(Excerpts from a dataset)
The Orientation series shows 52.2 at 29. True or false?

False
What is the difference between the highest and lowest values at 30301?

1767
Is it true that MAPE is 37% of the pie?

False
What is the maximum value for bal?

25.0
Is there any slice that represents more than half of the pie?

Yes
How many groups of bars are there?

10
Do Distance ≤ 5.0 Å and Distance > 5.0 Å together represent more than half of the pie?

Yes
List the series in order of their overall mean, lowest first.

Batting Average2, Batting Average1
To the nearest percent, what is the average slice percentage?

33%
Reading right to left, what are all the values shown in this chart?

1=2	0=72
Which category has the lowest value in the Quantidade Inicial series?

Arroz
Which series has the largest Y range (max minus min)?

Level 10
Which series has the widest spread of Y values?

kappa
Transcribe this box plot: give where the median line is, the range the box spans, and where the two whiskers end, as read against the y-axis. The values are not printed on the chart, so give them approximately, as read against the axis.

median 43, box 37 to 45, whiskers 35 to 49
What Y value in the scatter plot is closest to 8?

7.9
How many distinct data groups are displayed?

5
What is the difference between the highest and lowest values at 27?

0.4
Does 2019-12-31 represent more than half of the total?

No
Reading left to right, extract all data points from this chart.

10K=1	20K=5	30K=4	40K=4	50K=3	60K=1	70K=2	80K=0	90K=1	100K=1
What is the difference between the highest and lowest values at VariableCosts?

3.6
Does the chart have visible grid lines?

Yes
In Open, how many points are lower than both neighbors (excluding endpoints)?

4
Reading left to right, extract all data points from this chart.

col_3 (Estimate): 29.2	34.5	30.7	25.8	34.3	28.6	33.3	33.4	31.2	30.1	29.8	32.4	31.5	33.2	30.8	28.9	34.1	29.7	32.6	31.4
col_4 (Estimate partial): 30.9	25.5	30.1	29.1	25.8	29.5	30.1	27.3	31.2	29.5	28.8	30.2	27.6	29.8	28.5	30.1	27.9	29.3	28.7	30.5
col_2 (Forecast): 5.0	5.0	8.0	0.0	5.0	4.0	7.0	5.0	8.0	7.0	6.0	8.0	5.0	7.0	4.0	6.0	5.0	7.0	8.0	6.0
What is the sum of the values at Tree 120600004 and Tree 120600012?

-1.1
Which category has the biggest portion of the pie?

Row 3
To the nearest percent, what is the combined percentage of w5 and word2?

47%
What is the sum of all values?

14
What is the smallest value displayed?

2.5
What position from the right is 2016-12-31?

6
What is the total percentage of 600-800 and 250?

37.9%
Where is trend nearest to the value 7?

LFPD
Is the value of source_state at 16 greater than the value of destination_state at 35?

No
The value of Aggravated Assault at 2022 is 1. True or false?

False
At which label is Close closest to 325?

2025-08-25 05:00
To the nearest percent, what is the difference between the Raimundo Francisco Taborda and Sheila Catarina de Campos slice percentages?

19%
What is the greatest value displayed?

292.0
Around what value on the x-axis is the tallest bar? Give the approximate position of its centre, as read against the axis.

--- EXERCISE AIM ---
Can you rewrite the records from the line holding "2025-08-25 05:00" through the end of the records, inclusive, changing "greatest" to "largest" and leaving everything else as it is?

--- RESPONSE TO THIS EXERCISE ---
2025-08-25 05:00
To the nearest percent, what is the difference between the Raimundo Francisco Taborda and Sheila Catarina de Campos slice percentages?

19%
What is the largest value displayed?

292.0
Around what value on the x-axis is the tallest bar? Give the approximate position of its centre, as read against the axis.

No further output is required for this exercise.